I am a beginner just with 2 weeks experience.
my current system is R 4.1.2 windows on WIN11
when I run below code,
y <- c(1, 2, 3, 4)
z <- c(1, 4)
y == z
The output is TRUE FALSE FALSE TRUE, which is quite acceptable.
However, when I changed the vector y sequence to
y <- c(2, 1, 3, 4)
z <- c(1, 4)
y == z
Then, surprisingly, the output is FALSE FALSE FALSE TRUE, while, I supporsed the result would be TRUE FALSE FALSE TRUE.
What's wrong with me? can any one help me to explain the scheme of the vector comparison and why I have above result?
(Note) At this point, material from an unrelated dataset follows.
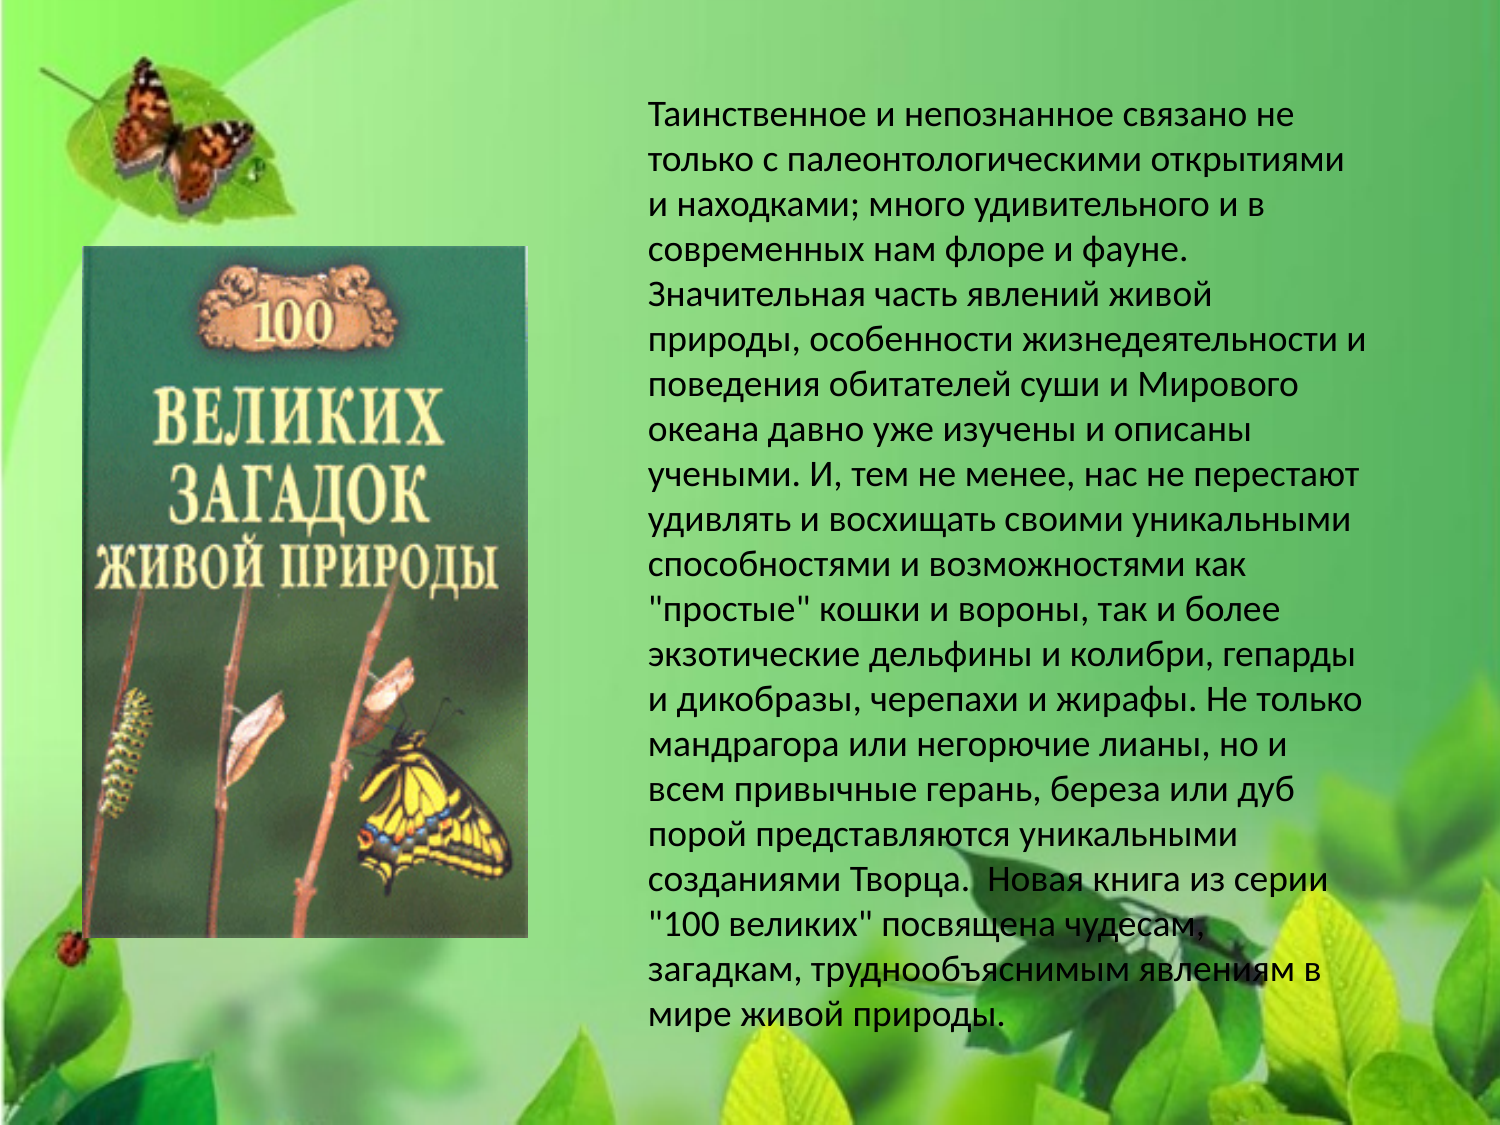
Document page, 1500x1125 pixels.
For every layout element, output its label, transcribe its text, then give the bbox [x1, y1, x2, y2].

picture [0, 0, 1500, 1125]
text_box Таинственное и непознанное связано не только с палеонтологическими открытиями и находками; много удивительного и в современных нам флоре и фауне. Значительная часть явлений живой природы, особенности жизнедеятельности и поведения обитателей суши и Мирового океана давно уже изучены и описаны учеными. И, тем не менее, нас не перестают удивлять и восхищать своими уникальными способностями и возможностями как "простые" кошки и вороны, так и более экзотические дельфины и колибри, гепарды и дикобразы, черепахи и жирафы. Не только мандрагора или негорючие лианы, но и всем привычные герань, береза или дуб порой представляются уникальными созданиями Творца. Новая книга из серии "100 великих" посвящена чудесам, загадкам, труднообъяснимым явлениям в мире живой природы. [633, 82, 1383, 1042]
CodePudding user response:
In your example the smaller vector is being 'recycled' and this is leading to your "strange" result, i.e.
y <- c(1, 2, 3, 4)
z <- c(1, 4)
y == z
#> [1] TRUE FALSE FALSE TRUE
y <- c(2, 1, 3, 4)
z <- c(1, 4)
y == z
#> [1] FALSE FALSE FALSE TRUE
When the smaller vector is 'manually' recycled you get the same result:
y <- c(1, 2, 3, 4)
z <- c(1, 4, 1, 4)
y == z
#> [1] TRUE FALSE FALSE TRUE
y <- c(2, 1, 3, 4)
z <- c(1, 4, 1, 4)
y == z
#> [1] FALSE FALSE FALSE TRUE
I suspect you are looking for the %in%
value matching operator (i.e. for each number in the vector "y", does it exist in "z"?):
y <- c(2, 1, 3, 4)
z <- c(1, 4)
y %in% z
#> [1] FALSE TRUE FALSE TRUE
Does that solve your issue?
CodePudding user response:
This has implications for when you use the tidyverse
, for example:
tibble::tibble(a = c(1,2,3,4), b = c(1,2))
Throws an error, as tibbles will only recycle vectors of length one.
In the rare case that you don't want recycling to happen, see Moody_Mudskippers' answer.